Insider tips: The Belle Époque steam paddle ships (La Suisse, Savoie, Simplon — historic paddle steamers operated since the early 20th century, still coal-fired) operate specific routes on the lake and can be identified in the CGN schedule — traveling on a historic paddle steamer rather than a standard motor vessel adds considerable period atmosphere to the lake crossing. The deck above the paddle wheels provides the best position for photography and viewing — front-of-steamer positions toward the bow are less stable but provide the clearest forward views.


15. Visit the Trümmelbach Falls

Cost: CHF 13 | Location: Lauterbrunnen Valley (15 min walk from Lauterbrunnen village or 10 min from Stechelberg) | Hours: April–November | Duration: 1 hour

Trümmelbach Falls, a series of ten glacial meltwater waterfalls inside the mountain (the only such accessible underground waterfall complex in the world open to visitors), processes up to 20,000 liters of water per second from the Eiger, Mönch, and Jungfrau glaciers through a limestone mountain interior — the falls are accessed via a tunnel system with a spiral elevator and a series of walkways providing progressively closer approaches to the cascading water within the mountain’s interior. The experience of standing within the mountain beside 10,000–20,000 liters of rushing glacial water per second, in a natural limestone cathedral amplifying the sound and mist into a genuinely overwhelming sensory experience, is entirely unlike any surface waterfall visit.

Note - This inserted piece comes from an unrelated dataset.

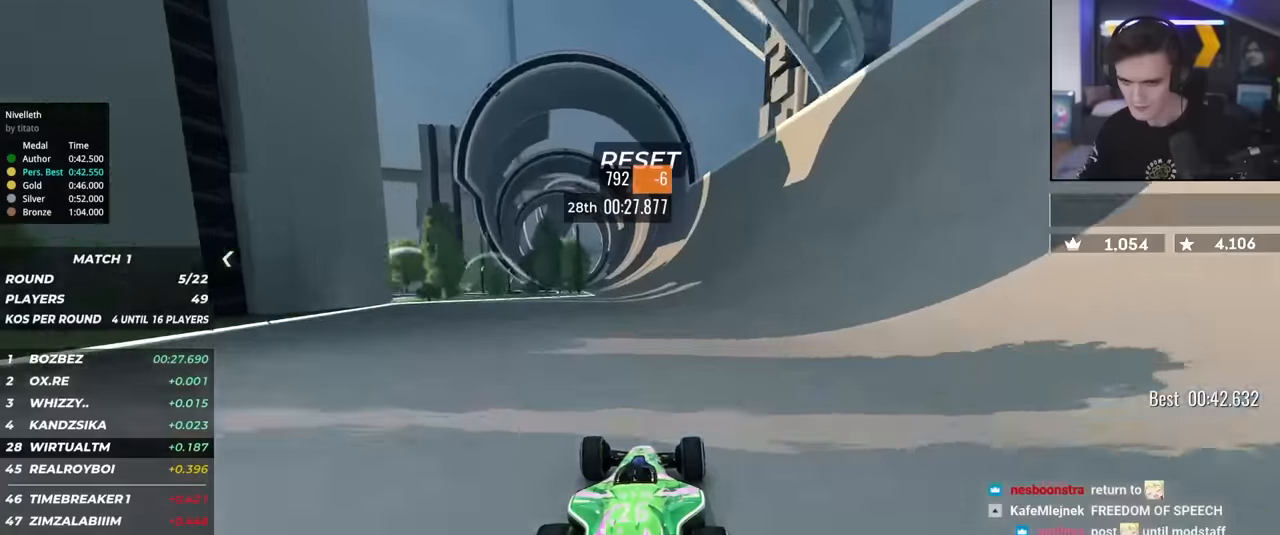
{"keys": ["up"], "events": [[100, "right", "down"], [200, "right", "up"]]}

Insider tips: The falls’ volume varies dramatically with season — spring snowmelt (May–June) and late-summer glacier melt periods provide the most dramatic flow, while autumn visits may encounter reduced but still impressive volumes. The spray within the tunnel system is significant — waterproof layers or willingness to get wet is appropriate attire, and camera equipment benefits from protective covers given the continuous mist throughout the accessible sections.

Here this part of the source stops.